WORK ORDER:
Word for word, restate the entries that follow.

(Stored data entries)
----

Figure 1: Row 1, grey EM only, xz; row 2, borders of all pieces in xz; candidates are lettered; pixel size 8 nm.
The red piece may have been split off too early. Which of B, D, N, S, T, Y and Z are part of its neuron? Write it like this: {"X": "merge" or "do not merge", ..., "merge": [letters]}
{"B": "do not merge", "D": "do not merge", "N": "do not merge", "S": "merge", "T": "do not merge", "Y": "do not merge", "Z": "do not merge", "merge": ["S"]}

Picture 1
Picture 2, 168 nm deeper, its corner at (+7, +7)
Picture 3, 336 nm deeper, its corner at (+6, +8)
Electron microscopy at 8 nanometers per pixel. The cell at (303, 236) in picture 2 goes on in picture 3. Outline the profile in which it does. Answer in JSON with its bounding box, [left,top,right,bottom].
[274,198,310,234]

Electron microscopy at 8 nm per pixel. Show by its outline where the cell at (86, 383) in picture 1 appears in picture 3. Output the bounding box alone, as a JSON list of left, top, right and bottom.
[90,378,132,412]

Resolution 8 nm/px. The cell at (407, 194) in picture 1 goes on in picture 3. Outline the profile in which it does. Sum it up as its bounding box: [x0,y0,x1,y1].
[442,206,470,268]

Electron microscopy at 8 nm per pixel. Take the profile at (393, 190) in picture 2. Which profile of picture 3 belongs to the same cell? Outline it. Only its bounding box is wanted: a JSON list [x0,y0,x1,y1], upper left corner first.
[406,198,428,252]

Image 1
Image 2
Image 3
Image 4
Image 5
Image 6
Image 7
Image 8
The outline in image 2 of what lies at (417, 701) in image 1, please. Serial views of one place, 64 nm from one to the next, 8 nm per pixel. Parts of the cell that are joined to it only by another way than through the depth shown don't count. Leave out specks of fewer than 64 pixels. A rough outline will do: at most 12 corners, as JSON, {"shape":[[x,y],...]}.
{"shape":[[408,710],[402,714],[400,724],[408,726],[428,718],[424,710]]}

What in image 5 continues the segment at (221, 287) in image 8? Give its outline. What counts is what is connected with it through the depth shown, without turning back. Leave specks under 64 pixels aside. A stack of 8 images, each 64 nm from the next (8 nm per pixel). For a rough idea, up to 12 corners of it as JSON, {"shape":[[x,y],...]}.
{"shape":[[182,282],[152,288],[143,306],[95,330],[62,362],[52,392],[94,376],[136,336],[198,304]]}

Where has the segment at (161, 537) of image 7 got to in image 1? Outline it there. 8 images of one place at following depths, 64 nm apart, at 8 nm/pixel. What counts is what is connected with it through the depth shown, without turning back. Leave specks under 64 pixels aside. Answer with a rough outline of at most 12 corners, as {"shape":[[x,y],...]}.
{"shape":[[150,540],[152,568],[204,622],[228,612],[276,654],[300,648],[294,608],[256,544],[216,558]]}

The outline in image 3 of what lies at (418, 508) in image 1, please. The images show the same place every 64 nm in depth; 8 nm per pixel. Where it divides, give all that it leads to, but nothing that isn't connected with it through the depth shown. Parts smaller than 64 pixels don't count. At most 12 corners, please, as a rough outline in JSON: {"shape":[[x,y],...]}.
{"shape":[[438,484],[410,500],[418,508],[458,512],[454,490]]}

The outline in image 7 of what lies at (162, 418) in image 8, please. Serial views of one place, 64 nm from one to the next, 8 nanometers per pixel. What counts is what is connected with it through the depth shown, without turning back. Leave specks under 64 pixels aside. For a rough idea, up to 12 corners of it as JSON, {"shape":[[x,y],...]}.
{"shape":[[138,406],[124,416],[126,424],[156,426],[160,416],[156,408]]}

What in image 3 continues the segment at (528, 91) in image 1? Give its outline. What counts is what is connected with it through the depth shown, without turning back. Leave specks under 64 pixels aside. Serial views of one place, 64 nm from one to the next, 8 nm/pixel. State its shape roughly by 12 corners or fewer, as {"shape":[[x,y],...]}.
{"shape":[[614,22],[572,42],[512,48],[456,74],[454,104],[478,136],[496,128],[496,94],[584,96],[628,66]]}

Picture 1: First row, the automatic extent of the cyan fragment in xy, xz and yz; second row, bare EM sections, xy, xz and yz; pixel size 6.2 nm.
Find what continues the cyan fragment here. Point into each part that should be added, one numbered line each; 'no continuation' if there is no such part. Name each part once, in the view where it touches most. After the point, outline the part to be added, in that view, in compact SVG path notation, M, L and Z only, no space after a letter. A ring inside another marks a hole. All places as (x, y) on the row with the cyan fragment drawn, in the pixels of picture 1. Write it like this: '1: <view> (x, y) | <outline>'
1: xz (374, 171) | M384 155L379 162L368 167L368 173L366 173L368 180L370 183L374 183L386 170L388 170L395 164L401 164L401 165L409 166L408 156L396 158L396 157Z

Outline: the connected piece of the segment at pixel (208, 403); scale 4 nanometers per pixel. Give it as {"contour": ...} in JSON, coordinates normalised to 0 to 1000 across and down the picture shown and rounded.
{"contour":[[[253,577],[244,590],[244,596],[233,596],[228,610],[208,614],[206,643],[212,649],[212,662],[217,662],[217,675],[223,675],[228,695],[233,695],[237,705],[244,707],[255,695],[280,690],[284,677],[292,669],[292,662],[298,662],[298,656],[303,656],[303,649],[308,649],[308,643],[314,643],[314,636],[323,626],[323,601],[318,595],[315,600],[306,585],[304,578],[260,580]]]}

----

RESULT OF THIS TASK:
Figure 1: Row 1, grey EM only, xz; row 2, borders of all pieces in xz; candidates are lettered; pixel size 8 nm.
The red piece may have been split off too early. Which of B, D, N, S, T, Y and Z are part of its neuron? Write it like this: {"X": "merge" or "do not merge", ..., "merge": [letters]}
{"B": "do not merge", "D": "do not merge", "N": "do not merge", "S": "merge", "T": "do not merge", "Y": "do not merge", "Z": "do not merge", "merge": ["S"]}

Picture 1
Picture 2, 168 nm deeper, its corner at (+7, +7)
Picture 3, 336 nm deeper, its corner at (+6, +8)
Electron microscopy at 8 nanometers per pixel. The cell at (303, 236) in picture 2 goes on in picture 3. Outline the profile in which it does. Answer in JSON with its bounding box, [left,top,right,bottom].
[274,198,310,234]

Electron microscopy at 8 nm per pixel. Show by its outline where the cell at (86, 383) in picture 1 appears in picture 3. Output the bounding box alone, as a JSON list of left, top, right and bottom.
[90,378,132,412]

Resolution 8 nm/px. The cell at (407, 194) in picture 1 goes on in picture 3. Outline the profile in which it does. Sum it up as its bounding box: [x0,y0,x1,y1].
[442,206,470,268]

Electron microscopy at 8 nm per pixel. Take the profile at (393, 190) in picture 2. Which profile of picture 3 belongs to the same cell? Outline it. Only its bounding box is wanted: a JSON list [x0,y0,x1,y1], upper left corner first.
[406,198,428,252]

Image 1
Image 2
Image 3
Image 4
Image 5
Image 6
Image 7
Image 8
The outline in image 2 of what lies at (417, 701) in image 1, please. Serial views of one place, 64 nm from one to the next, 8 nm per pixel. Parts of the cell that are joined to it only by another way than through the depth shown don't count. Leave out specks of fewer than 64 pixels. A rough outline will do: at most 12 corners, as JSON, {"shape":[[x,y],...]}.
{"shape":[[408,710],[402,714],[400,724],[408,726],[428,718],[424,710]]}

What in image 5 continues the segment at (221, 287) in image 8? Give its outline. What counts is what is connected with it through the depth shown, without turning back. Leave specks under 64 pixels aside. A stack of 8 images, each 64 nm from the next (8 nm per pixel). For a rough idea, up to 12 corners of it as JSON, {"shape":[[x,y],...]}.
{"shape":[[182,282],[152,288],[143,306],[95,330],[62,362],[52,392],[94,376],[136,336],[198,304]]}

Where has the segment at (161, 537) of image 7 got to in image 1? Outline it there. 8 images of one place at following depths, 64 nm apart, at 8 nm/pixel. What counts is what is connected with it through the depth shown, without turning back. Leave specks under 64 pixels aside. Answer with a rough outline of at most 12 corners, as {"shape":[[x,y],...]}.
{"shape":[[150,540],[152,568],[204,622],[228,612],[276,654],[300,648],[294,608],[256,544],[216,558]]}

The outline in image 3 of what lies at (418, 508) in image 1, please. The images show the same place every 64 nm in depth; 8 nm per pixel. Where it divides, give all that it leads to, but nothing that isn't connected with it through the depth shown. Parts smaller than 64 pixels don't count. At most 12 corners, please, as a rough outline in JSON: {"shape":[[x,y],...]}.
{"shape":[[438,484],[410,500],[418,508],[458,512],[454,490]]}

The outline in image 7 of what lies at (162, 418) in image 8, please. Serial views of one place, 64 nm from one to the next, 8 nanometers per pixel. What counts is what is connected with it through the depth shown, without turning back. Leave specks under 64 pixels aside. For a rough idea, up to 12 corners of it as JSON, {"shape":[[x,y],...]}.
{"shape":[[138,406],[124,416],[126,424],[156,426],[160,416],[156,408]]}

What in image 3 continues the segment at (528, 91) in image 1? Give its outline. What counts is what is connected with it through the depth shown, without turning back. Leave specks under 64 pixels aside. Serial views of one place, 64 nm from one to the next, 8 nm/pixel. State its shape roughly by 12 corners or fewer, as {"shape":[[x,y],...]}.
{"shape":[[614,22],[572,42],[512,48],[456,74],[454,104],[478,136],[496,128],[496,94],[584,96],[628,66]]}

Picture 1: First row, the automatic extent of the cyan fragment in xy, xz and yz; second row, bare EM sections, xy, xz and yz; pixel size 6.2 nm.
Find what continues the cyan fragment here. Point into each part that should be added, one numbered line each; 'no continuation' if there is no such part. Name each part once, in the view where it touches most. After the point, outline the part to be added, in that view, in compact SVG path notation, M, L and Z only, no space after a letter. A ring inside another marks a hole. All places as (x, y) on the row with the cyan fragment drawn, in the pixels of picture 1. Write it like this: '1: <view> (x, y) | <outline>'
1: xz (374, 171) | M384 155L379 162L368 167L368 173L366 173L368 180L370 183L374 183L386 170L388 170L395 164L401 164L401 165L409 166L408 156L396 158L396 157Z

Outline: the connected piece of the segment at pixel (208, 403); scale 4 nanometers per pixel. Give it as {"contour": ...} in JSON, coordinates normalised to 0 to 1000 across and down the picture shown and rounded.
{"contour":[[[253,577],[244,590],[244,596],[233,596],[228,610],[208,614],[206,643],[212,649],[212,662],[217,662],[217,675],[223,675],[228,695],[233,695],[237,705],[244,707],[255,695],[280,690],[284,677],[292,669],[292,662],[298,662],[298,656],[303,656],[303,649],[308,649],[308,643],[314,643],[314,636],[323,626],[323,601],[318,595],[315,600],[306,585],[304,578],[260,580]]]}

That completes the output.